━━━━━ MATERIAL FOR THIS EXERCISE
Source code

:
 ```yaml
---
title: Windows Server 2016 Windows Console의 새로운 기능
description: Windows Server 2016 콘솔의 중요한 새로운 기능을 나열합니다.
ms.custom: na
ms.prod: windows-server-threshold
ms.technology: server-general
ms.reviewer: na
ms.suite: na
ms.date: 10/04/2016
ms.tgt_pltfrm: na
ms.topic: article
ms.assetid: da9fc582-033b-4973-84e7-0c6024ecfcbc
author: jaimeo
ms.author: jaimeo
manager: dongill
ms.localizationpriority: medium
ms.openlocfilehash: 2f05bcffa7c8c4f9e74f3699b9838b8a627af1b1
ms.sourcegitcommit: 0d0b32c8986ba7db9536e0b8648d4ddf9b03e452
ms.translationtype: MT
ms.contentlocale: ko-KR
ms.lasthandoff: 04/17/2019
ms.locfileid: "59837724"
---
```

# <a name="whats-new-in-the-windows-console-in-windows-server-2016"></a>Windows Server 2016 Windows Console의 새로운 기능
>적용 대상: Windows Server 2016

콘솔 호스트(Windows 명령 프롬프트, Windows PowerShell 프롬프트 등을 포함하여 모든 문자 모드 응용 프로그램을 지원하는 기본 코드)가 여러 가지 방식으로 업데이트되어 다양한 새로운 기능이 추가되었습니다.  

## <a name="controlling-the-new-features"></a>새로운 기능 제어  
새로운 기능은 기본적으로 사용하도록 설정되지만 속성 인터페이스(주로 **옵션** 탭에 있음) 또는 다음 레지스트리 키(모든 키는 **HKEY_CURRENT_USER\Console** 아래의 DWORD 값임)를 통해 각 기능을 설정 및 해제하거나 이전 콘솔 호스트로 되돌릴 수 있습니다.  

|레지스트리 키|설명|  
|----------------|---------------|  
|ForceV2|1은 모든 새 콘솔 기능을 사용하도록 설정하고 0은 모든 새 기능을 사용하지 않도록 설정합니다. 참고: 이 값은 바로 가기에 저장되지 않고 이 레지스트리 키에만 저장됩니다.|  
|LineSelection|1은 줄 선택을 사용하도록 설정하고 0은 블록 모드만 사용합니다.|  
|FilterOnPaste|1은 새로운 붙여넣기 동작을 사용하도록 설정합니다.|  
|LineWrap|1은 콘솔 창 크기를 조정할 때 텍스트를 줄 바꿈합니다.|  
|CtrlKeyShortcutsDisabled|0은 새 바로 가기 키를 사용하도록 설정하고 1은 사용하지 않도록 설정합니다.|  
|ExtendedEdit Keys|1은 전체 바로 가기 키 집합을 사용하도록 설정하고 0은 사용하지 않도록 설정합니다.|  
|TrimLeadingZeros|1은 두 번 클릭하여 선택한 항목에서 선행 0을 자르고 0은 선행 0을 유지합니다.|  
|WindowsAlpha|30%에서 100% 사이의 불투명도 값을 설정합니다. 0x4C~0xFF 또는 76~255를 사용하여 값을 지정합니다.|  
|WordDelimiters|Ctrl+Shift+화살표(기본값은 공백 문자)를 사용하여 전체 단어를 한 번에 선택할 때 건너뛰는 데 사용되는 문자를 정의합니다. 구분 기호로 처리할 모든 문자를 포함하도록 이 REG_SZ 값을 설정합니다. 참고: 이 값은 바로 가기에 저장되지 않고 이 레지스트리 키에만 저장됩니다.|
━━━━━━━━━━
What you return should consist solely of the lines from the one containing "사용하여 값을 지정합니다.|" through the end of the entries above, reproduced exactly.

▶ _EXPECTED OUTPUT_:
|WindowsAlpha|30%에서 100% 사이의 불투명도 값을 설정합니다. 0x4C~0xFF 또는 76~255를 사용하여 값을 지정합니다.|  
|WordDelimiters|Ctrl+Shift+화살표(기본값은 공백 문자)를 사용하여 전체 단어를 한 번에 선택할 때 건너뛰는 데 사용되는 문자를 정의합니다. 구분 기호로 처리할 모든 문자를 포함하도록 이 REG_SZ 값을 설정합니다. 참고: 이 값은 바로 가기에 저장되지 않고 이 레지스트리 키에만 저장됩니다.|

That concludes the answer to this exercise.